§ **Work instruction**
Lines from the one containing "31: (872, 515, 0.48)" through the last line of the records below are to be repeated exactly.

Input data: Begin

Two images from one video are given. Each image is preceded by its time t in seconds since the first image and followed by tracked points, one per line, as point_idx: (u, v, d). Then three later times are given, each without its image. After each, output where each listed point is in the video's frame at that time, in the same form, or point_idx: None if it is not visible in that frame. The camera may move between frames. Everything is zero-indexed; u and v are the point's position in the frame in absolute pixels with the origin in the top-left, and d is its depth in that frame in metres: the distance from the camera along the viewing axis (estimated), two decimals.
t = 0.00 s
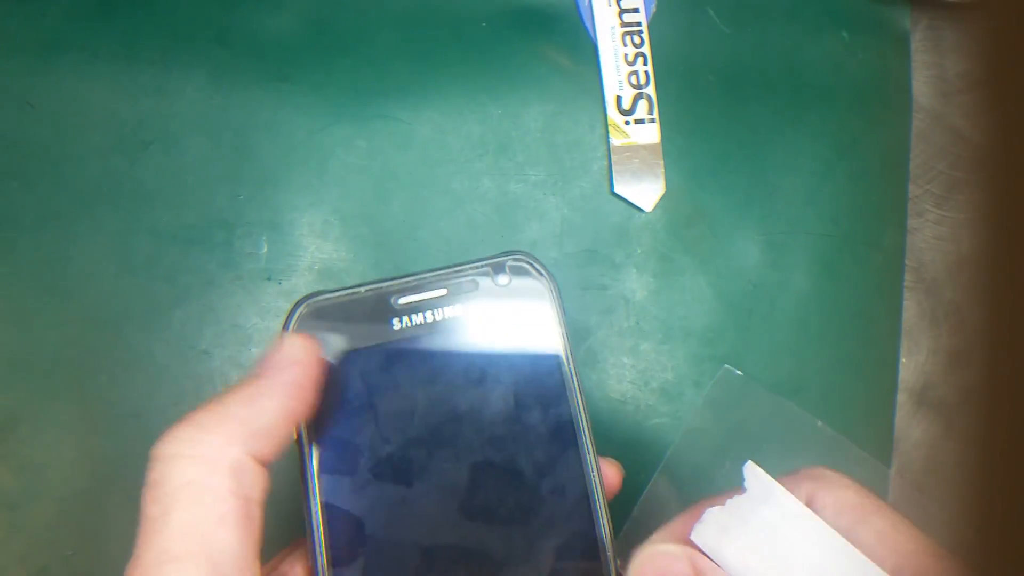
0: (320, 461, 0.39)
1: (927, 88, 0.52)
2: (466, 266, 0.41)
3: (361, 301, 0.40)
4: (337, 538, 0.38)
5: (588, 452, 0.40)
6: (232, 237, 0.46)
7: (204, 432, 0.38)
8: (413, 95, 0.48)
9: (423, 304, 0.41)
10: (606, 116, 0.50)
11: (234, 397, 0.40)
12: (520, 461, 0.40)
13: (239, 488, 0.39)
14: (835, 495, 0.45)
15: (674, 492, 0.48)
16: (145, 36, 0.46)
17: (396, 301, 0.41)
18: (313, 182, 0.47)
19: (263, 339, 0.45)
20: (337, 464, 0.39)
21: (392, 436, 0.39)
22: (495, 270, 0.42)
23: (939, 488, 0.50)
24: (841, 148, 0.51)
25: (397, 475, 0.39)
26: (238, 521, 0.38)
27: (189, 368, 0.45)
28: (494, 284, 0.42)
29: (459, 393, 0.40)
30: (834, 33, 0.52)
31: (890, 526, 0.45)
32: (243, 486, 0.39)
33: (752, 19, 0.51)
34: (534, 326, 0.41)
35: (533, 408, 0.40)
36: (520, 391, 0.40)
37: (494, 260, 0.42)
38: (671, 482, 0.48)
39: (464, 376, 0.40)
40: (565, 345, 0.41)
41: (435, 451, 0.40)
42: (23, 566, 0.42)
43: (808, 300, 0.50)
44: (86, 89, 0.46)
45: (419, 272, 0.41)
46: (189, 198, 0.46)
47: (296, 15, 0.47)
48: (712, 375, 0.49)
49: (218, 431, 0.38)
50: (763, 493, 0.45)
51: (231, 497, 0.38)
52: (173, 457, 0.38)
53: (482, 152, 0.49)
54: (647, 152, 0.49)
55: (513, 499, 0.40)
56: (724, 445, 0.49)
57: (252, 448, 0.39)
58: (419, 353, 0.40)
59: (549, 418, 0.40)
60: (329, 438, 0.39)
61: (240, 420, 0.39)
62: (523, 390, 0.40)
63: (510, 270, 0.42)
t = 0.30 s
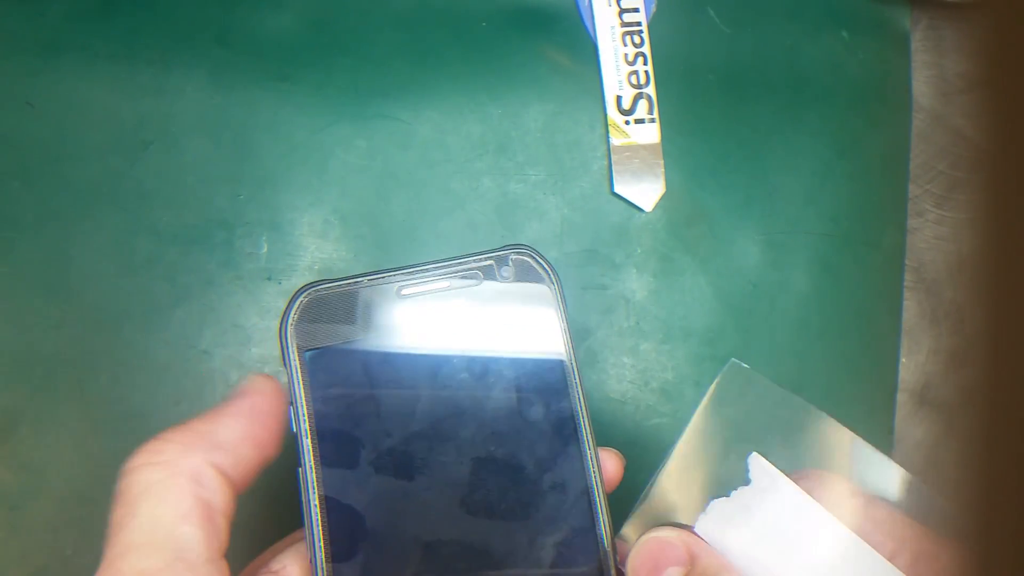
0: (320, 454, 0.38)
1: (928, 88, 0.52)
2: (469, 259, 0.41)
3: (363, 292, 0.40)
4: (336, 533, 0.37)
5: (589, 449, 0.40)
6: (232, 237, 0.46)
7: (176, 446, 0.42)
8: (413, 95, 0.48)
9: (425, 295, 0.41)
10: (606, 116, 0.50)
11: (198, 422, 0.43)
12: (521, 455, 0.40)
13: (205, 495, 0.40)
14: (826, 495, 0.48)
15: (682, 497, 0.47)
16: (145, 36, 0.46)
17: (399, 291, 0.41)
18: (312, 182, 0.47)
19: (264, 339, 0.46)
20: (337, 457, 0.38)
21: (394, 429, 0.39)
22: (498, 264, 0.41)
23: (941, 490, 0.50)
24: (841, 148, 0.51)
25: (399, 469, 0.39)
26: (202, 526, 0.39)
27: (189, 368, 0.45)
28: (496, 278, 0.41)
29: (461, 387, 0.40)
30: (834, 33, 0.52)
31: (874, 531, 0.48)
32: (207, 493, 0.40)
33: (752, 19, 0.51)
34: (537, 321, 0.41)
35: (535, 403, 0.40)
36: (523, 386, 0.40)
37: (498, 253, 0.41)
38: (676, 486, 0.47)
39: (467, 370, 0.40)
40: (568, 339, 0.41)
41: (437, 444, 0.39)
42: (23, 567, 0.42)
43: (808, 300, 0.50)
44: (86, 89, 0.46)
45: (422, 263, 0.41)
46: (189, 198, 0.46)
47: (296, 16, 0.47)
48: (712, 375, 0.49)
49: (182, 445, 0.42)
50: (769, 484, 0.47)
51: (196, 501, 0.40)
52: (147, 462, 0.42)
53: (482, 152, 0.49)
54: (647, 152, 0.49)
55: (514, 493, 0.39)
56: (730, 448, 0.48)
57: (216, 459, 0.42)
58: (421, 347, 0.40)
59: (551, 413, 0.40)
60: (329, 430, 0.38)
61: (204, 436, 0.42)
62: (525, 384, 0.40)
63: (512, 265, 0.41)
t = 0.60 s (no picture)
0: (321, 437, 0.38)
1: (928, 88, 0.52)
2: (473, 247, 0.41)
3: (366, 276, 0.40)
4: (336, 517, 0.37)
5: (590, 439, 0.39)
6: (232, 237, 0.46)
7: (179, 424, 0.37)
8: (413, 95, 0.48)
9: (428, 280, 0.41)
10: (606, 116, 0.50)
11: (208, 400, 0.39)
12: (521, 443, 0.40)
13: (207, 475, 0.36)
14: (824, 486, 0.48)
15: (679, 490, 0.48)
16: (145, 36, 0.46)
17: (403, 276, 0.41)
18: (312, 182, 0.47)
19: (263, 340, 0.46)
20: (338, 440, 0.38)
21: (396, 415, 0.39)
22: (501, 253, 0.41)
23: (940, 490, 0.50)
24: (841, 148, 0.51)
25: (399, 454, 0.39)
26: (199, 505, 0.36)
27: (189, 368, 0.45)
28: (499, 267, 0.41)
29: (462, 373, 0.40)
30: (834, 33, 0.52)
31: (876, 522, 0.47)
32: (209, 474, 0.37)
33: (752, 19, 0.51)
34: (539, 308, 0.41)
35: (535, 391, 0.40)
36: (524, 375, 0.40)
37: (502, 241, 0.41)
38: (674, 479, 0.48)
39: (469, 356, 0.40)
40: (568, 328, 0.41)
41: (437, 431, 0.39)
42: (22, 567, 0.42)
43: (809, 300, 0.50)
44: (86, 89, 0.46)
45: (426, 249, 0.41)
46: (189, 198, 0.46)
47: (296, 16, 0.47)
48: (713, 375, 0.49)
49: (188, 421, 0.37)
50: (771, 478, 0.47)
51: (197, 480, 0.36)
52: (142, 442, 0.36)
53: (482, 152, 0.49)
54: (647, 152, 0.49)
55: (513, 480, 0.39)
56: (729, 441, 0.49)
57: (224, 440, 0.38)
58: (422, 333, 0.40)
59: (552, 401, 0.40)
60: (330, 414, 0.38)
61: (213, 413, 0.38)
62: (526, 372, 0.40)
63: (516, 254, 0.41)
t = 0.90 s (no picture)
0: (323, 433, 0.38)
1: (927, 89, 0.52)
2: (473, 245, 0.41)
3: (369, 273, 0.40)
4: (337, 513, 0.37)
5: (588, 434, 0.40)
6: (232, 237, 0.46)
7: (179, 422, 0.38)
8: (413, 95, 0.48)
9: (431, 278, 0.41)
10: (606, 116, 0.50)
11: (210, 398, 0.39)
12: (522, 440, 0.40)
13: (206, 472, 0.37)
14: (828, 482, 0.48)
15: (679, 487, 0.48)
16: (145, 36, 0.46)
17: (405, 274, 0.41)
18: (312, 182, 0.47)
19: (264, 340, 0.46)
20: (340, 436, 0.38)
21: (397, 410, 0.39)
22: (502, 251, 0.41)
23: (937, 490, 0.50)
24: (841, 147, 0.52)
25: (401, 450, 0.38)
26: (197, 504, 0.36)
27: (189, 368, 0.45)
28: (500, 266, 0.41)
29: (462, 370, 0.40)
30: (834, 33, 0.52)
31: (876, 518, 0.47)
32: (208, 471, 0.37)
33: (752, 19, 0.51)
34: (539, 305, 0.41)
35: (536, 388, 0.40)
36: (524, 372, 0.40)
37: (503, 240, 0.41)
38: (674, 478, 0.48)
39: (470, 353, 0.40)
40: (568, 325, 0.41)
41: (439, 427, 0.39)
42: (23, 567, 0.42)
43: (809, 300, 0.50)
44: (86, 89, 0.46)
45: (427, 246, 0.41)
46: (189, 197, 0.46)
47: (296, 16, 0.47)
48: (713, 374, 0.49)
49: (189, 419, 0.38)
50: (769, 482, 0.47)
51: (195, 477, 0.36)
52: (143, 441, 0.37)
53: (482, 152, 0.49)
54: (647, 152, 0.50)
55: (514, 476, 0.39)
56: (729, 435, 0.49)
57: (224, 436, 0.38)
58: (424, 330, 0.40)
59: (553, 398, 0.40)
60: (333, 410, 0.38)
61: (213, 411, 0.38)
62: (525, 369, 0.40)
63: (516, 253, 0.41)
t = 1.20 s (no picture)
0: (320, 457, 0.38)
1: (927, 88, 0.52)
2: (467, 265, 0.41)
3: (366, 295, 0.40)
4: (336, 536, 0.37)
5: (585, 451, 0.40)
6: (233, 237, 0.46)
7: (191, 460, 0.39)
8: (413, 95, 0.48)
9: (427, 299, 0.41)
10: (606, 117, 0.50)
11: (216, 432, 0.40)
12: (519, 459, 0.40)
13: (214, 509, 0.37)
14: (831, 502, 0.48)
15: (676, 501, 0.48)
16: (145, 36, 0.46)
17: (399, 296, 0.41)
18: (313, 182, 0.47)
19: (264, 340, 0.46)
20: (337, 460, 0.38)
21: (393, 432, 0.39)
22: (496, 271, 0.42)
23: (932, 485, 0.51)
24: (840, 148, 0.52)
25: (399, 473, 0.39)
26: (206, 542, 0.36)
27: (189, 368, 0.45)
28: (493, 286, 0.42)
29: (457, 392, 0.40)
30: (833, 33, 0.52)
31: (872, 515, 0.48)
32: (217, 508, 0.38)
33: (751, 20, 0.51)
34: (533, 324, 0.42)
35: (531, 407, 0.41)
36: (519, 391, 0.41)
37: (495, 259, 0.41)
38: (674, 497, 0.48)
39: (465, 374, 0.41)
40: (560, 345, 0.42)
41: (436, 448, 0.39)
42: (23, 566, 0.42)
43: (808, 300, 0.50)
44: (87, 89, 0.46)
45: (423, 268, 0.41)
46: (190, 198, 0.46)
47: (296, 17, 0.48)
48: (712, 374, 0.49)
49: (199, 457, 0.39)
50: (770, 504, 0.47)
51: (205, 515, 0.37)
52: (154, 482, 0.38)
53: (482, 152, 0.49)
54: (647, 152, 0.50)
55: (512, 496, 0.39)
56: (727, 446, 0.49)
57: (232, 470, 0.39)
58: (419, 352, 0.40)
59: (548, 417, 0.41)
60: (328, 434, 0.38)
61: (221, 446, 0.39)
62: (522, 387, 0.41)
63: (509, 272, 0.42)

Input data: End

§ **Result for this exercise**
31: (872, 515, 0.48)
32: (217, 508, 0.38)
33: (751, 20, 0.51)
34: (533, 324, 0.42)
35: (531, 407, 0.41)
36: (519, 391, 0.41)
37: (495, 259, 0.41)
38: (674, 497, 0.48)
39: (465, 374, 0.41)
40: (560, 345, 0.42)
41: (436, 448, 0.39)
42: (23, 566, 0.42)
43: (808, 300, 0.50)
44: (87, 89, 0.46)
45: (423, 268, 0.41)
46: (190, 198, 0.46)
47: (296, 17, 0.48)
48: (712, 374, 0.49)
49: (199, 457, 0.39)
50: (770, 504, 0.47)
51: (205, 515, 0.37)
52: (154, 482, 0.38)
53: (482, 152, 0.49)
54: (647, 152, 0.50)
55: (512, 496, 0.39)
56: (727, 446, 0.49)
57: (232, 470, 0.39)
58: (419, 352, 0.40)
59: (548, 417, 0.41)
60: (328, 434, 0.38)
61: (221, 446, 0.39)
62: (522, 387, 0.41)
63: (509, 272, 0.42)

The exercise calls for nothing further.